Membrane proteins are typically underrepresented in 2-D gel analyses using total proteins because of protein precipitation caused by the hydrophobic domains [45]. A 1-D gel approach was therefore undertaken to identify membrane proteins from developing white lupin roots. Following electrophoresis, the SDS-PAGE gel was cut into sixteen 5 mm slices (Figure 4). After in-gel trypsin digestion, peptides were extracted from each gel slice, passed through a cation exchange column and three fractions were collected: flow-through, 500 mM and 1 M ammonium acetate eluates, respectively. An aliquot of each fraction was loaded onto a reverse phase HPLC column and analyzed by LC-MS/MS. In contrast to the PMF method for protein identification, LC-MS/MS analysis obtains the protein sequence information by fragmentation of individual peptides. A total of 39 unique proteins were identified by two or more peptides (Table 4).

Table 4 List of membrane proteins from developing white lupin roots identified by LC-MS/MS.
Figure 4
figure 4

1-D SDS-PAGE gel of developing white lupin root microsomal proteins. One hundred μg microsomal proteins were solubilized in SDS-PAGE sample buffer and separated on a 4–15% gradient polyacrylamide gel. The protein gel was stained with Coomassie blue R-250. Sixteen 5 mm slices were excised from the 1-D gel as outlined. The gel slices were digested with trypsin and subjected to LC-MS/MS analysis.

Mitochondrial and vacuolar ATPases were highly abundant in the membrane fraction (Table 4). ATPases are often transmembrane proteins. The dephosphorylation of ATP to ADP releases energy and is coupled to import of metabolites for cellular and enzymatic functions and export of toxins and wastes. Consistent with their representation in the EST dataset, ABC transporters and aquaporins, which assist in water passage through membranes, were also found in the membrane proteome analysis (Tables 1 and 4).

Two characteristic ER-localized proteins were found in the microsomal fraction of developing white lupin roots. The chaperone BiP is a luminal binding protein in the ER. The molecular weight of this protein in Glycine max is 104 kD. Its white lupin homolog was separated on the 1-D gel in the molecular weight range of 70 kD to 103 kD (Figure 4, gel slice 4). Cinnamate 4-hydroxylase (C4H) is a membrane-bound cytochrome P450 enzyme that participates in the early steps of phenylpropanoid pathway metabolism and has been shown to be bound to ER-membranes [46]. Two white lupin root microsomal proteins, homologous to Medicago sativa and Pisum sativum C4H, respectively, migrated around the 50 kD size marker on the 1-D gel (Figure 4, gel slice 7; Table 4). Although the two white lupin C4H proteins had similar molecular mass, they were eluted at 1 M and 500 mM ammonium acetate, respectively, suggesting that they have different ionic charge properties.
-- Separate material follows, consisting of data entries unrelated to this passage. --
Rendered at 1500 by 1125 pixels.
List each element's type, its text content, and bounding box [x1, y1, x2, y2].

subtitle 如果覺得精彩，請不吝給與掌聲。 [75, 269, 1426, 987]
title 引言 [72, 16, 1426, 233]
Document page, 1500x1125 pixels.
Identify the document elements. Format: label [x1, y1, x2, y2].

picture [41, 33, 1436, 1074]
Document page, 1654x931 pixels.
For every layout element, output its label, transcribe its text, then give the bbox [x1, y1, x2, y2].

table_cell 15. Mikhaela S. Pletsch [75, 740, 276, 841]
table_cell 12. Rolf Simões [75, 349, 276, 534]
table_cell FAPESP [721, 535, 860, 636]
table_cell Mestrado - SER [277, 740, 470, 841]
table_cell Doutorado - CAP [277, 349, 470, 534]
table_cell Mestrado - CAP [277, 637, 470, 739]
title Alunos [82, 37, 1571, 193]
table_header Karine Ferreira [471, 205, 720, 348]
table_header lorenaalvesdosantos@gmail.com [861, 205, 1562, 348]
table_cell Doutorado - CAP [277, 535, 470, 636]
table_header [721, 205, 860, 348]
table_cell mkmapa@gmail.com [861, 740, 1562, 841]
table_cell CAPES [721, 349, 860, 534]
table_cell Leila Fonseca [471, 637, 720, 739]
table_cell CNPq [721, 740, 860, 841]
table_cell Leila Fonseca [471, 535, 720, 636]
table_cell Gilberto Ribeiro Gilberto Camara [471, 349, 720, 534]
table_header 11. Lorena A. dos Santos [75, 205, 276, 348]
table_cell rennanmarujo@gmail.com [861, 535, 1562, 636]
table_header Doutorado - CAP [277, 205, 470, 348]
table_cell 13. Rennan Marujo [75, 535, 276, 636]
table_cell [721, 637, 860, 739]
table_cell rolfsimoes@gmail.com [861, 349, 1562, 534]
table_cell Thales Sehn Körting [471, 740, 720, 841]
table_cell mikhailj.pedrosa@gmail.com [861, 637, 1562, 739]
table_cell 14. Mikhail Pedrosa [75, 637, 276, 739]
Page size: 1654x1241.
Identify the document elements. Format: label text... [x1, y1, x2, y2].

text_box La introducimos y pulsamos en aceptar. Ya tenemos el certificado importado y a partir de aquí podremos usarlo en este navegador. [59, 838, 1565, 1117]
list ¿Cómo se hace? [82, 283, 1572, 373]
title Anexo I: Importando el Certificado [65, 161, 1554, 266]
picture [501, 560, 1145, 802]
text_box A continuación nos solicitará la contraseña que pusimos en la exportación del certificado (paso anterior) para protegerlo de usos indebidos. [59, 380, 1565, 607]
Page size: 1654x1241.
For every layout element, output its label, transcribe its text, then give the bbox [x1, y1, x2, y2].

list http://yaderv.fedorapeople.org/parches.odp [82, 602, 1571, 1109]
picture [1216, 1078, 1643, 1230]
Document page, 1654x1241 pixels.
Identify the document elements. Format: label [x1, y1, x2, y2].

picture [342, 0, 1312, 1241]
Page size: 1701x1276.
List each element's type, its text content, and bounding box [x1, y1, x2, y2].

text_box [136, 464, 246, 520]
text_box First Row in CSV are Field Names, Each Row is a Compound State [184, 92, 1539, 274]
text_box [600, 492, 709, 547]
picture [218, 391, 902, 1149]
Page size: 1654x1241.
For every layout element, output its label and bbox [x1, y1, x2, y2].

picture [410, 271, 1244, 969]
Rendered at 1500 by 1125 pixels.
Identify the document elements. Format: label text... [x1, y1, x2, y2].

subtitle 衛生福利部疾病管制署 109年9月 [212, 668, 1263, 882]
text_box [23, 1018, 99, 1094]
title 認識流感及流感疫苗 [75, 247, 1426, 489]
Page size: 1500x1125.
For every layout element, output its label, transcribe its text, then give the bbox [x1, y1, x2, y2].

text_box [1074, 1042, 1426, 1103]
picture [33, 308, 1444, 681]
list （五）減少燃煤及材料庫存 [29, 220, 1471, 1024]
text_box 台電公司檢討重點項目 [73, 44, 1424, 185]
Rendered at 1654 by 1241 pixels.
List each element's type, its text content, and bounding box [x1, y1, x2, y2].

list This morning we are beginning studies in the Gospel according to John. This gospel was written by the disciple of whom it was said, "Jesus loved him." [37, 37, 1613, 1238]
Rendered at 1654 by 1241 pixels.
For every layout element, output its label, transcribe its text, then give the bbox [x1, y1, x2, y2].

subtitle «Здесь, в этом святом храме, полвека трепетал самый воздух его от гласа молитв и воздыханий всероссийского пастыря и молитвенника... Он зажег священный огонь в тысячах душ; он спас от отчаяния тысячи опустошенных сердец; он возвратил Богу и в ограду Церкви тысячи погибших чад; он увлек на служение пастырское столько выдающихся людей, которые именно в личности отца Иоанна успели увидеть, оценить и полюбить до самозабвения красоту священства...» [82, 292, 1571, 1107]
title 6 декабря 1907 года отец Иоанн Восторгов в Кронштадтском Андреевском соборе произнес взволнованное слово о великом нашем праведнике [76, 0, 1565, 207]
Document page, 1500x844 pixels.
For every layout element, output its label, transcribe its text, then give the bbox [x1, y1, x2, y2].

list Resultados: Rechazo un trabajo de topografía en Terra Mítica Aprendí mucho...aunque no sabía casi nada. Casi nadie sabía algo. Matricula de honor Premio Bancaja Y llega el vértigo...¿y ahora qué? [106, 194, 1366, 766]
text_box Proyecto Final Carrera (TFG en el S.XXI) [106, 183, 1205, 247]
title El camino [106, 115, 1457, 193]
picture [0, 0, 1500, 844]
Endomembrane and plasmamembrane proteins, such as glycoproteins potentially involved in cell signaling and recognition, ribosomal proteins and heat shock proteins potentially involved in protein synthesis, were also quite abundant in the membrane fraction.

Conclusion

Using genomic and proteomic approaches, we have identified candidate genes and proteins involved in (heavy) metal binding and transport, and antimicrobial isoflavonoid biosynthesis and transport, in white lupin roots. Further biochemical characterization of the candidate genes is needed to unequivocally delineate their functions in planta. The combined EST and protein datasets from developing white lupin root will not only contribute to our understanding of the response of white lupin to environmental stresses, but will also have broad application in the study of plant nutrient uptake, disease resistance and phytoremediation. Furthermore, our data provide a basis for future comparative studies between developing roots and the cluster roots that are formed under phosphate deficiency. Finally, the EST collection has been mined for SSR markers that will be potentially valuable for marker assisted selection of important agronomic traits in lupin. These markers could also enhance marker density in the white lupin linkage map (developed using amplified fragment length polymorphisms [AFLPs] and candidate gene-based markers) [47].